On the other hand, Amazon’s AppStream API, Clarify, Microsoft’s Lync, and FoxyCart all prefer to follow HAL or the Hypertext Application Language format. HAL provides a simple format for nest-able links, but like other specs omits the methods property as included by PayPal, making theirs truly unique in that sense:
1 2 3 4 5 6 7 8 9 10 11 12 13 14 15 16
{
"_links": {
"self": {
"href": "https://api.foxycart.com/taxes/31588",
"title": "This Tax"
},
"https://api.foxycart.com/rels/store": {
"href": "https://api.foxycart.com/stores/66",
"title": "This Store"
},
"https://api.foxycart.com/rels/tax_item_categories": {
"href": "https://api.foxycart.com/taxes/31588/tax_item_categories",
"title": "Tax Item Category relationships"
}
}
}
However FoxyCart takes it one step further, not only taking advantage of hypermedia, but offering multiple formats for their clients to choose from, including HAL+JSON, HAL+XML, and Siren.
This, however, highlights once again one of the biggest challenges with hypermedia driven APIs, the abundance of ideas and specs available for execution. While on one-hand I believe that by supporting both XML and JSON, as well as having multiple JSON formats FoxyCart is by far the most flexible (format wise) of the APIs, not having a singular standard for each language does present the challenge of forcing developers (and hypermedia clients) to support multiple formats (as they integrate more and more hypermedia APIs), while also having the understanding that not one format meets every API’s needs.

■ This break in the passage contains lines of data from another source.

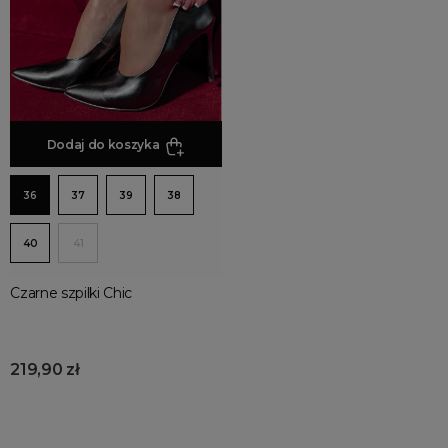
Dodaj do koszyka
36
37
39
38
40
41
Czarne szpilki Chic
219,90 zł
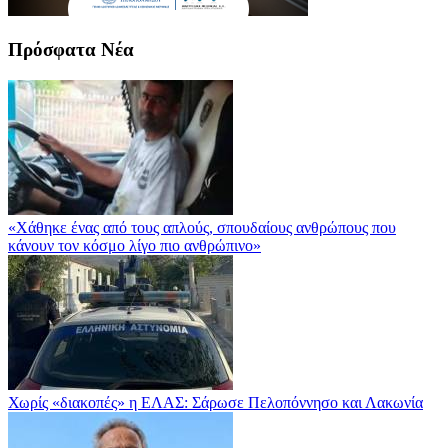
Πρόσφατα Νέα
«Χάθηκε ένας από τους απλούς, σπουδαίους ανθρώπους που
κάνουν τον κόσμο λίγο πιο ανθρώπινο»
Χωρίς «διακοπές» η ΕΛΑΣ: Σάρωσε Πελοπόννησο και Λακωνία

The good news, is that despite these growing pains, we are starting to see companies adopting certain specs over others, while also identifying areas for improvement (such as with PayPal’s adding of methods to JSON API). Next week we’ll take a look at some of the most popular formats out there in-depth, keying in on the strengths and weaknesses of each.
But it’s important that as you build your API, you understand WHY you are building it the way you are. And this extends into how you build your hypermedia links, and whether or not you choose to take advantage of a standardized format (recommended), or venture off on your own to meet your developers’ needs. One of the best ways to do this is to explore what others have done with their APIs, and learn from their successes, and their mistakes.
It’s also important to consider where technology is going. And as more and more formats become available and change in popularity, it may be smart to follow FoxyCart’s lead – taking advantage of the spec that best meets your developers’ needs, but also keeping the link format decoupled enough from your data that you are able to return multiple formats based on the content-type received. Something that will allow you to take advantage of this best practice, while also being prepared for whatever the future may hold.